Задание 1 -> Перескажите в виде краткого списка абзац письма, начинающийся словами «Насчет скалы и сокровищ», сохранив его основные факты.
Задание 2 -> Объясните в одном–трех предложениях, почему, согласно письму, его автор взгрустнул.

Фрагмент текста ->
- - -
Спасибо тебе за поздравление — выдал еще одну дочуру замуж Е Хорошая она у меня была, и жаль мне, что ушла из дома... Да, да, друже, действительно время катит, как с горы. Лицо делается все больше и больше похожим на «порожний кошелек», и так иногда неприятно бывает смотреть на него в зеркало, а надо! — как же быть с галстухом?..

Радовался очень твоему пребыванию в России. Приятно было мне знать и слышать, как выражал народ наш любовь свою к своему родному писателю2. Еще бы!!!

Взгрустнул маленько, как прочитал в письме о твоем пребывании в Казани. Как перед глазами вырос в памяти моей этот «прекраснейший» (для меня, конечно) из всех городов мира — город. Вспомнил всю мою разнообразную жизнь в нем: счастье и несчастье, будни и масленицы, гимназисток и магазинок, ссудные кассы и сапожные мастерские и чуть не заплакал, остановив воображение у дорогого Казанского городского театра!.. Расшибли его вдребезги...

«Строят понемножку», — пишешь ты. Верю!..

Насчет скалы и сокровищ — это, конечно, вздор! Скалу я хотел иметь тогда, когда был полон вздорными мечтами о «Шильонском» замке искусства3. Эти мечты утонули, и их уже не вытащить мне больше ни на какую скалу: на что мне она? В Рим? Не знаю еще наверное, но, кажется, буду петь в Риме весною — в апреле, если не задержусь в Америке4. С радостным волнением буду ждать возможности опять увидеть тебя и побыть рядом с тобой, милый мой, любимый Алексей Максимыч. Обнимаю тебя и прошу передать всем мой горячий привет, а Катерине Павловне в особину.

Всегда твой Ф. Шаляпин

P. S. Статуэтки, конечно, приволоку, когда поеду в Рим.

47
Ф. И. ШАЛЯПИН — А. М. ГОРЬКОМУ

[Нью-Йорк] 28 февраля 1929 г.

Дорогой Алексей Максимыч, как-то месяца два тому назад я написал тебе несколько слов, не знаю, получил ли ты. Мы с Марьей всё еще разъезжаем по Америке. Но... tout passe, tout lasse, tout casse *.
- - -
Предоставленные строки ->
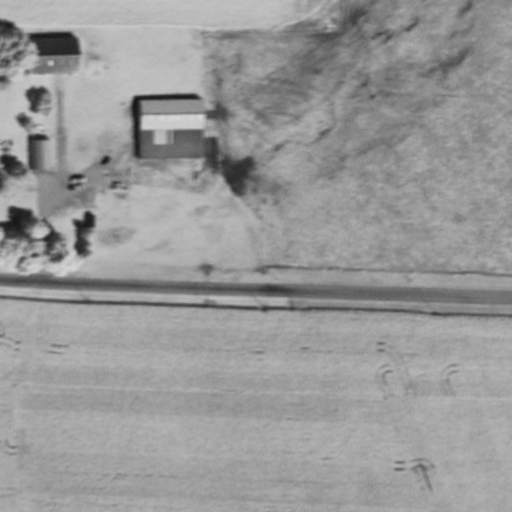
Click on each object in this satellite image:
building: (51, 55)
building: (169, 129)
building: (109, 147)
building: (39, 154)
building: (16, 188)
building: (115, 190)
road: (255, 286)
- - -
Полный ответ 1 ->
- Разговоры о скале и сокровищах автор называет вздором.
- Скалу он хотел иметь, когда мечтал о «Шильонском» замке искусства. Эти мечты утонули, и скала ему больше не нужна.
- Весной, в апреле, он, по-видимому, будет петь в Риме, если не задержится в Америке.
- Он с радостным волнением ждет возможности снова увидеть Алексея Максимыча.
- Автор обнимает адресата и передает всем горячий привет, особенно Катерине Павловне.

Полный ответ 2 -> Автор взгрустнул, прочитав о пребывании адресата в Казани. В памяти ожил этот город, для него «прекраснейший» из всех городов мира, и вспомнилась вся прожитая там жизнь. Он чуть не заплакал, когда мысленно дошел до дорогого ему Казанского городского театра, разбитого вдребезги.